School District Public Relations and Marketing
I often hear the terms marketing, advertising, communications, and public relations used interchangeably. As a result, let’s take a high level look at all of them.
Advertising is promotion through a purchase. TV, radio, digital, and print are common advertising buys. Certainly, a school district can use one or all to reach an audience.
School district public relations involves managing your district’s image. Therefore, crisis communications, media relations, and press releases are all part of public relations.
Moreover, to support school district PR, the National School Public Relations Association provides its members training and professional development. Members know the importance of media training and handling crises.
In addition, communications are both internal and external. For example, school district communications include distribution points like email, text, and robocalls. Moreover, school newsletters, website, and publications are all terrific ways to share the great things happening in schools.
However, the way districts use these distribution points depends on purpose. Here are some examples:
- Internal email – daily communications with district staff and campuses
- External email – vendors, media, families, partners
- Robocalls – alerts, important information, emergency communications
- Newsletters – news and events for staff, families and community
- Website – about the district, academic offerings, jobs, parent information, staff access, registration, news, events
- Publications – brochures, postcards, annual report
School district marketing
Marketing is a system that includes communications. In addition, marketing involves PR, advertising, promotion, and even sales.
School districts can use marketing to promote the district as a whole. Likewise, marketing is also used for a focused effort like Pre-K registration or bus driver recruitment.

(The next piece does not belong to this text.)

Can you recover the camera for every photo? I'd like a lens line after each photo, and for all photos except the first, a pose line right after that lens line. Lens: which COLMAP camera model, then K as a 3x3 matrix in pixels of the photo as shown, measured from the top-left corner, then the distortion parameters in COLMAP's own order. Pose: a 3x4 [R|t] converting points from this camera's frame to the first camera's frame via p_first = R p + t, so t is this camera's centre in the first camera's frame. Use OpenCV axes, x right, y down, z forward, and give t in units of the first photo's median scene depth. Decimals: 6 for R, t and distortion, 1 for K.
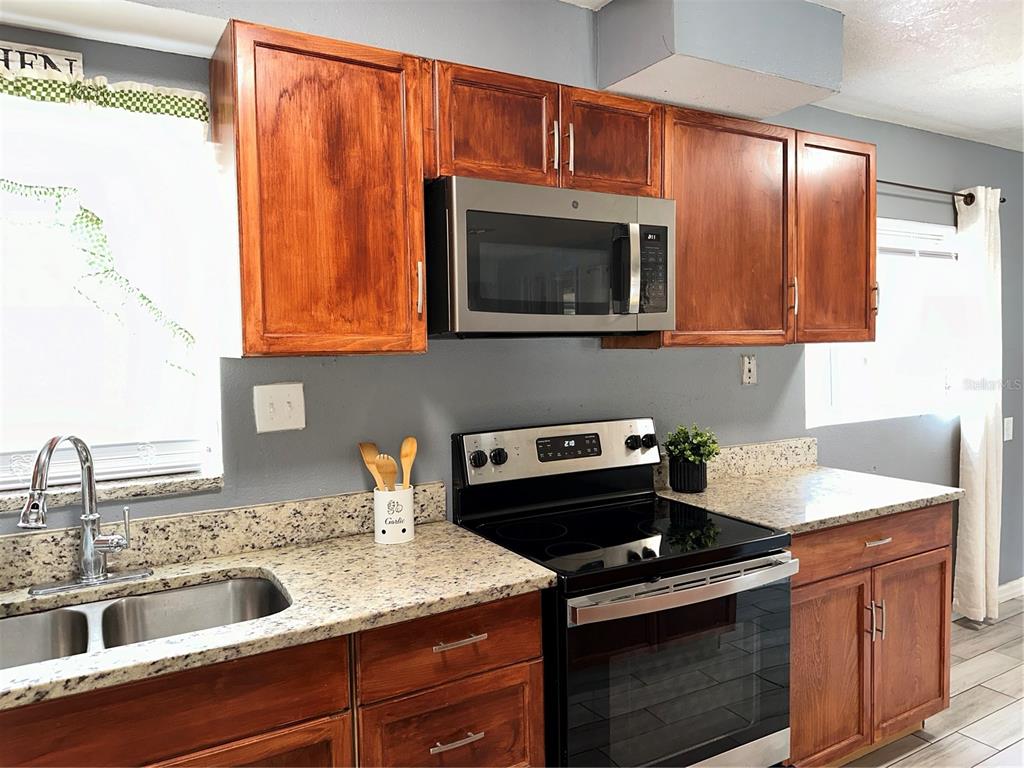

Firstly, within the marketing plan, there might be a few or many tactics. Secondly, the focused effort might have one specific target audience or many audiences. And finally, the tactics often need to reach that audience in several ways. Let’s use bus driver recruitment as an example:
Bus driver recruitment marketing plan:
- The goal is to fill 15 job openings by the end of May
- Our budget is $500
- The target market is people interested in part-time, flexible work. We need to do research on who that is and where to find them
- Tactics include: internal communications, website, social media ads, media outreach, event/career fair booth, and video
- Creative ideas: bus driver testimonial Instagram reels, a day with a bus driver, photo shoot, get to know us, hashtag sign campaign, and referral bonus incentive, digital ads
In conclusion, whether you’re promoting job openings, district brand pillars, schools, an event, programs, or enrollment, you need marketing to achieve your goals.